Message Layout

Preamble

Celestia uses a data availability scheme that allows nodes to determine whether a block's data was published without downloading the whole block. The core of this scheme is arranging data in a two-dimensional matrix then applying erasure coding to each row and column. This document describes the rationale for how data—transactions, messages, and other data—is actually arranged. Familiarity with the originally proposed data layout format is assumed.

Message Layout Rationale

Block data consists of:

  1. Cosmos SDK module transactions (e.g. MsgSend). These modify the Celestia chain's state.
  2. Celestia-specific transactions (e.g. PayForBlobs). These modify the Celestia chain's state.
  3. Intermediate state roots: required for fraud proofs of the aforementioned transactions.
  4. Messages: binary blobs which do not modify the Celestia state, but which are intended for a Celestia application identified with a provided namespace ID.

We want to arrange this data into a k * k matrix of fixed-sized shares, which will later be committed to in Namespace Merkle Trees (NMTs).
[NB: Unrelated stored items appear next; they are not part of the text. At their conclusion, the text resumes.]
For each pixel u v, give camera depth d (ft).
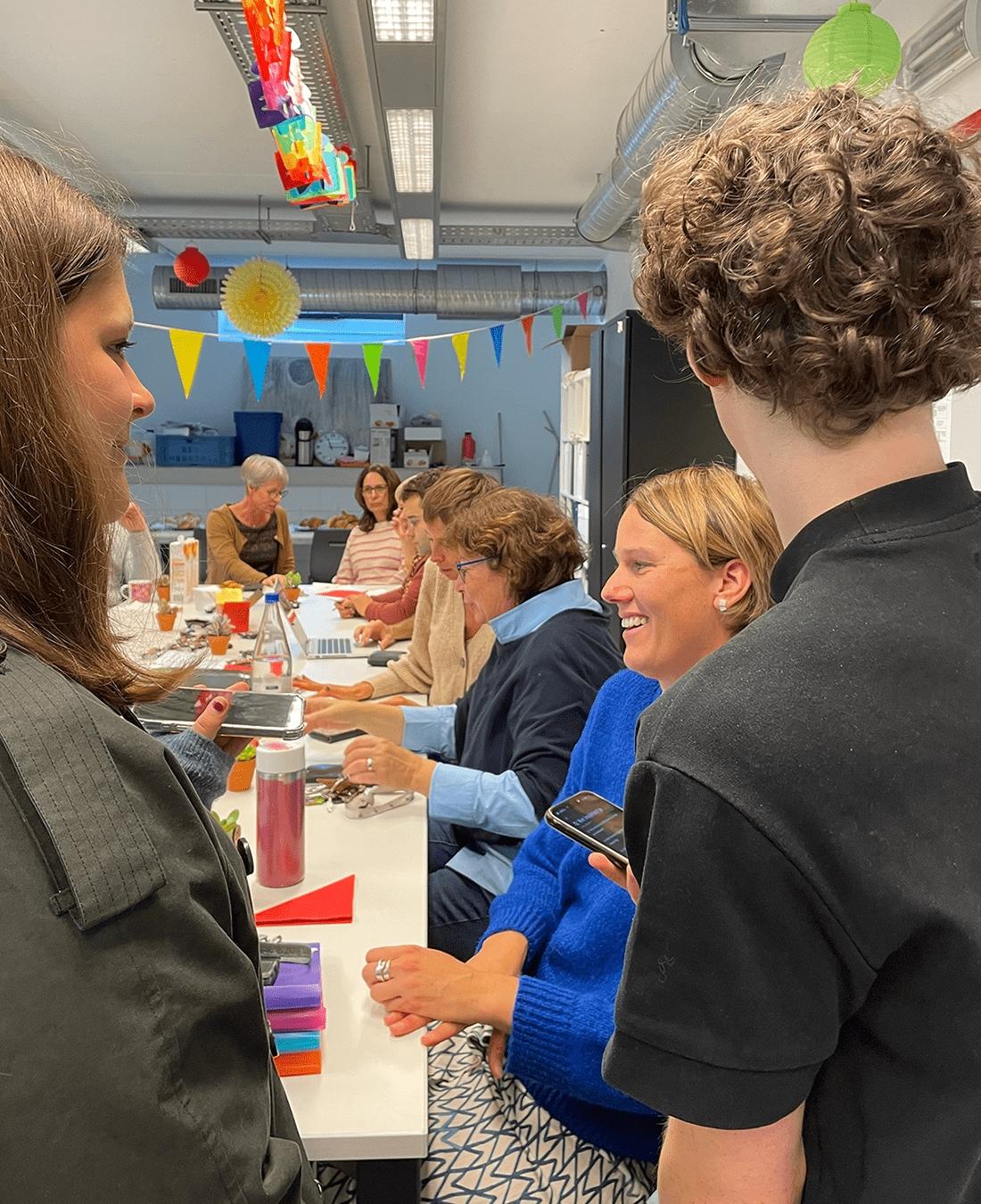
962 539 1.85
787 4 9.00
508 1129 4.00
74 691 1.60
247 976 1.65
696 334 1.88
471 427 31.94
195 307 26.00
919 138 1.74
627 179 14.58
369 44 11.44
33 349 1.65
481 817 5.65
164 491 30.14
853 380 1.71
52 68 14.58
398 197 17.94
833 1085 1.78
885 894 1.59
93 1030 1.41
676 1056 1.72
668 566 3.98
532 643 6.10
The simplest way we can imagine arranging block data is to simply serialize it all in no particular order, split it into fixed-sized shares, then arrange those shares into the k * k matrix in row-major order. However, this naive scheme can be improved in a number of ways, described below.
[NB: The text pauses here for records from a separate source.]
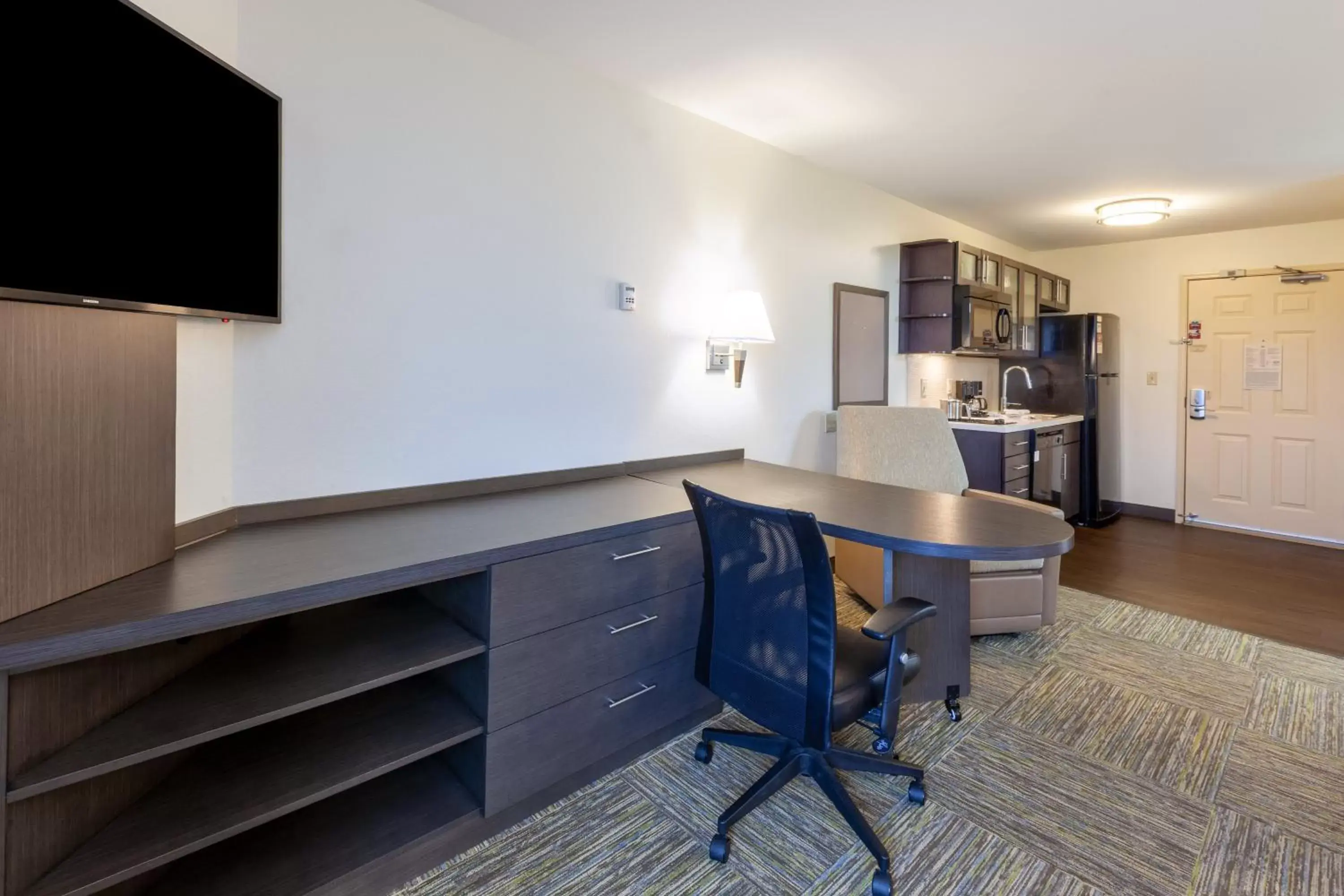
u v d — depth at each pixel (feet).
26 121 3.37
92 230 3.76
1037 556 5.08
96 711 3.76
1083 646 9.29
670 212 9.06
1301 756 6.58
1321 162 11.09
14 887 3.29
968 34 6.98
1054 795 5.95
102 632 3.33
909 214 13.74
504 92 7.16
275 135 5.34
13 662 3.11
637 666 6.17
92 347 3.82
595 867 5.05
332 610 5.56
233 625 3.76
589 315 8.17
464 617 5.24
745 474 8.85
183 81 4.42
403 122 6.39
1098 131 9.73
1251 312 16.05
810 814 5.69
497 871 4.98
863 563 9.95
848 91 8.45
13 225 3.30
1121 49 7.28
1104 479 17.51
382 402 6.41
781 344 11.00
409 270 6.51
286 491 5.87
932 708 7.50
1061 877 4.97
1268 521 15.94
First, we impose some ground rules:

  1. Data must be ordered by namespace ID. This makes queries into a NMT commitment of that data more efficient.
  2. Since non-message data are not naturally intended for particular namespaces, we assign reserved namespaces for them. A range of namespaces is reserved for this purpose, starting from the lowest possible namespace ID.
  3. By construction, the above two rules mean that non-message data always precedes message data in the row-major matrix, even when considering single rows or columns.
  4. Data with different namespaces must not be in the same share. This might cause a small amount of wasted block space, but makes the NMT easier to reason about in general since leaves are guaranteed to belong to a single namespace.

Transactions can pay fees for a message to be included in the same block as the transaction itself. However, we do not want serialized transactions to include the entire message they pay for (which is the case in other blockchains with native execution, e.g. calldata in Ethereum transactions or OP_RETURN data in Bitcoin transactions), otherwise every node that validates the sanctity of the Celestia coin would need to download all message data. Transactions must therefore only include a commitment to (i.e. some hash of) the message they pay fees for. If implemented naively (e.g. with a simple hash of the message, or a simple binary Merkle tree root of the message), this can lead to a data availability problem, as there are no guarantees that the data behind these commitments is actually part of the block data.
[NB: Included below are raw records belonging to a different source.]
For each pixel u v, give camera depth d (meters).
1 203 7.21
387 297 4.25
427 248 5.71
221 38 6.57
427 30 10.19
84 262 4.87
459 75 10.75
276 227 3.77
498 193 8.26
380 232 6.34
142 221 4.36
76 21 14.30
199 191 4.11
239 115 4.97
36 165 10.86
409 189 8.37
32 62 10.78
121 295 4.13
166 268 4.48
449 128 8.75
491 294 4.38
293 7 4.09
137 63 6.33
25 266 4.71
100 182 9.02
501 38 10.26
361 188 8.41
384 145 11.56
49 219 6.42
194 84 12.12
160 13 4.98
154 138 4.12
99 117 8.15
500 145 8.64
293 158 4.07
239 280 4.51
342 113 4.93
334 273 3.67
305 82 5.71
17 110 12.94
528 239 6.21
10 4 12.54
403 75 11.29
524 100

To that end, we impose some additional rules onto messages only: messages must be placed is a way such that both the transaction sender and the block producer can be held accountable—a necessary property for e.g. fee burning. Accountable in this context means that

  1. The transaction sender must pay sufficient fees for message inclusion.
  2. The block proposer cannot claim that a message was included when it was not (which implies that a transaction and the message it pays for must be included in the same block).

Specifically, messages must begin at a new share, unlike non-message data which can span multiple shares. We note a nice property from this rule: if the transaction sender knows 1) k, the size of the matrix, 2) the starting location of their message in a row, and 3) the length of the message (they know this since they are sending the message), then they can actually compute a sequence of roots to subtrees in the row NMTs. More importantly, anyone can compute this, and can compute the simple Merkle root of these subtree roots.

This, however, requires the block producer to interact with the transaction sender to provide them the starting location of their message. This can be done selectively, but is not ideal as a default for e.g. end-user wallets.

Non-Interactive Default Rules

As a non-consensus-critical default, we can impose one additional rule on message placement to make the possible starting locations of messages sufficiently predictable and constrained such that users can deterministically compute subtree roots without interaction:

Messages start at an index that is a multiple of the message minimum square size. The message minimum square size is the smallest square that can contain the message in isolation (i.e. a square with only this message and no other transactions or messages).

In the constraint mentioned above, the number of rows/columns in the minimum square size should be a power of 2. With the above constraint, we can compute subtree roots deterministically. In order to compute the subtree roots, split the message into chunks that are of maximum size: message minimum square size. As an example, a message of length 11 has a minimum square size of 4 because 11 is not greater than 4 * 4 = 16 total shares. Split the message into chunks of length 4, 4, 2, 1. The resulting slices are the leaves of subtrees whose roots can be computed. These subtree roots will be present as internal nodes in the NMT of some row(s).

This is similar to Merkle Mountain Ranges, though with the largest subtree bounded by the message minimum square size rather than being unbounded.

The last piece of the puzzle is determining which row the message is placed at (or, more specifically, the starting location). This is needed to keep the block producer accountable. To this end, the block producer simply augments each fee-paying transaction with some metadata: the starting location of the message the transaction pays for.

Caveats

The message placement rules described above conflict with the first rule that shares must be ordered by namespace ID, as shares between two messages that are not placed adjacent to each other do not have a natural namespace they belong to. This is resolved by requiring that such shares have a value of zero and a namespace ID equal to the preceding message's. Since their value is known, they can be omitted from NMT proofs of all shares of a given namespace ID.